– Позагадили все дворы! – неожиданно звонким голосом изрекла старуха, и Павел застыл в предвкушении продолжения. Он и сам глубоко презирал собачьи кучи на земле, хозяев, которые это допускали, страну, где такое считалось нормой, и заодно и самого себя за то, что убрать за своим псом ему было слабо.
Его мать однажды попробовала повести себя как в цивилизованных странах, но ей пришлось с позором отказаться от этой затеи.
Неделю она собирала в целлофановые пакеты объемные отходы Страхго и, аккуратно завязав узел, опускала их в урну на автобусной остановке – не тащить же домой, раз других помоек поблизости не было. На следующий день она находила вынутые пакеты на траве прямо рядом с урной.
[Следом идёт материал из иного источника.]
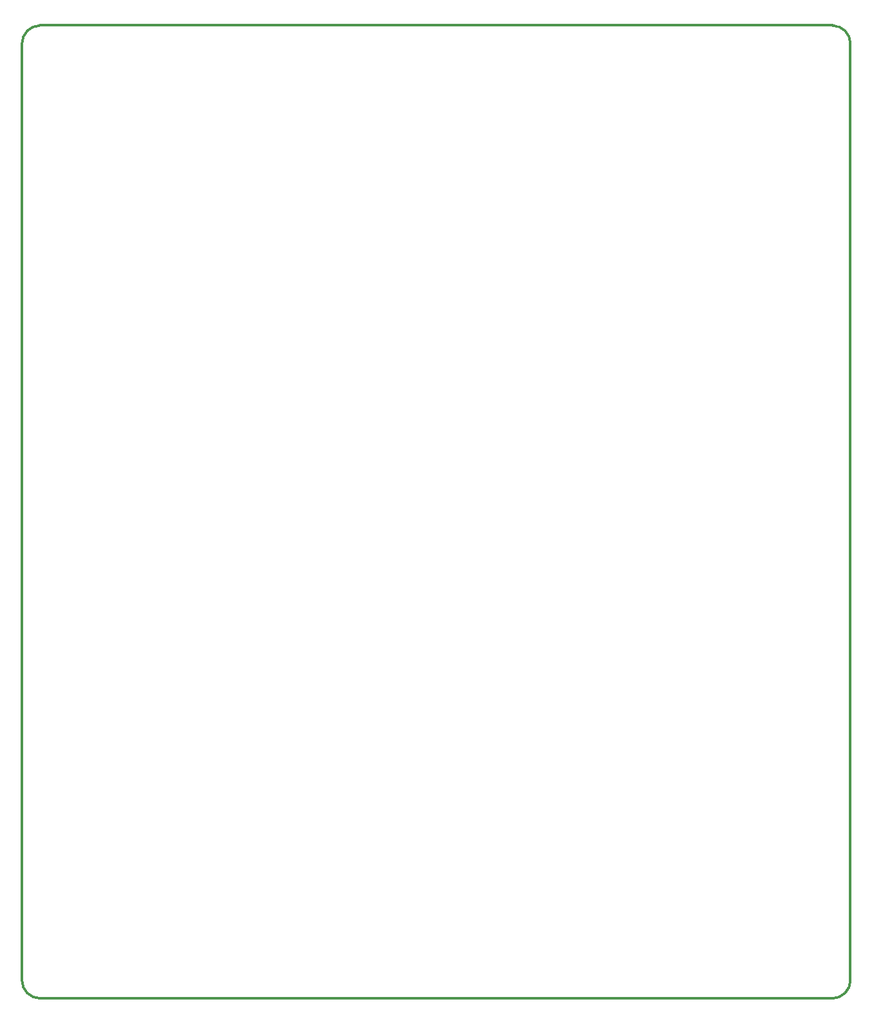
<source format=gm1>
G04 Layer_Color=16711935*
%FSLAX25Y25*%
%MOIN*%
G70*
G01*
G75*
%ADD10C,0.01200*%
D10*
X402070Y470325D02*
G03*
X392569Y479826I-9501J0D01*
G01*
X-17569D02*
G03*
X-27070Y470325I0J-9501D01*
G01*
Y-14616D02*
G03*
X-17569Y-24117I9501J0D01*
G01*
X392569D02*
G03*
X402070Y-14616I0J9501D01*
G01*
X-17815Y479823D02*
X392815D01*
X-17717Y-24114D02*
X392717D01*
X-27067Y-14862D02*
Y470276D01*
X402067Y-14665D02*
Y470472D01*
M02*

</source>
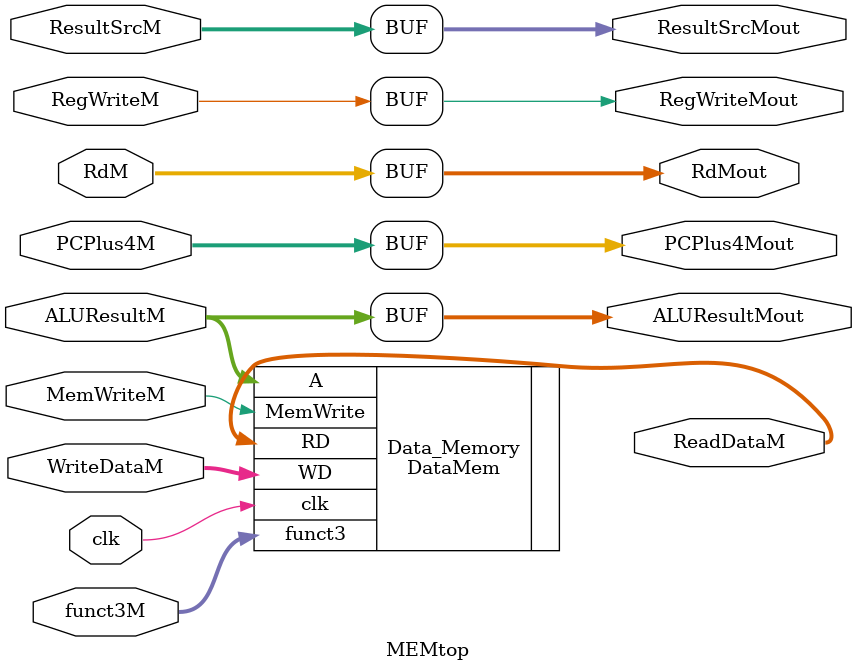
<source format=sv>
module MEMtop #(
    parameter DATA_WIDTH = 32
)(
    input  logic clk,
    input  logic RegWriteM,
    input  logic [1:0] ResultSrcM,
    input  logic MemWriteM,

    input  logic [DATA_WIDTH-1:0] ALUResultM,   // store addr
    input  logic [DATA_WIDTH-1:0] WriteDataM,   // store data
    input  logic [4:0] RdM,
    input  logic [DATA_WIDTH-1:0] PCPlus4M,
    input  logic [2:0] funct3M,                 // for load/store size1
    output logic RegWriteMout,
    output logic [1:0] ResultSrcMout,
    output logic [DATA_WIDTH-1:0] ReadDataM,    // Raw memory output
    output logic [4:0] RdMout,
    output logic [DATA_WIDTH-1:0] PCPlus4Mout,
    output logic [DATA_WIDTH-1:0] ALUResultMout
);

    DataMem #(   
        .DATA_WIDTH(DATA_WIDTH)
    ) Data_Memory (
        .clk(clk),
        .funct3(funct3M),
        .MemWrite(MemWriteM),
        .A(ALUResultM),
        .WD(WriteDataM),
        .RD(ReadDataM)         // Direct output - no forwarding
    );

    // Pipeline outputs - simple passthrough
    assign RegWriteMout  = RegWriteM;
    assign ResultSrcMout = ResultSrcM;
    assign RdMout        = RdM;
    assign PCPlus4Mout   = PCPlus4M;
    assign ALUResultMout = ALUResultM;
endmodule

</source>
Поначалу Нина Дмитриевна недоумевала, поднимала пакеты и снова отправляла их в урну, в которой, кроме пустых пачек от сигарет и пивных банок, больше ничего не наблюдалось. Но назавтра все повторялось. Когда лежащих на земле пакетов набралось семь, Нина Дмитриевна сдалась. Она оставила свои попытки и даже сменила маршрут прогулок с собакой. Ей не хотелось встретить того злокозненного дворника, который сортировал мусор и педантично выкладывал на землю плоды ее гражданской сознательности, а в том, что это был именно дворник, Нина Дмитриевна Прелапова не сомневалась.
Она чувствовала себя глубоко посрамленной и даже приболела немного: «Нет, Паша, я просто потрясена! Неужели же у нас теперь никакие благие перемены невозможны?»
Лиловая тень затормозила напротив собаки и высказалась, Павел остался стоять на пару метров ниже по склону. Страхго принял надменный вид, затем неторопливо распрямился, отчего его зад вознесся на икс-образных ногах выше головы, повернулся к старухе и издал звук, для повторения которого человеку пришлось бы выписать сочным басом полукруглое «ра-а?» и позвучать еще немного, завершая этот маневр, лениво сцепив оскаленные зубы.
Получилось убедительно.
Старуха уставилась на собаку так, словно ее призвал к порядку как минимум человек в погонах, затем отступила на два мелких шага, прокашлялась, пробормотала вяло: «Да действительно, мало ли что…», перекрестилась, как будто согнала с носа муху, и без прежней прыти проследовала к автобусной остановке, где села на лавку, скрутилась улиткой и сделалась незаметной на фоне серо-лилового утра.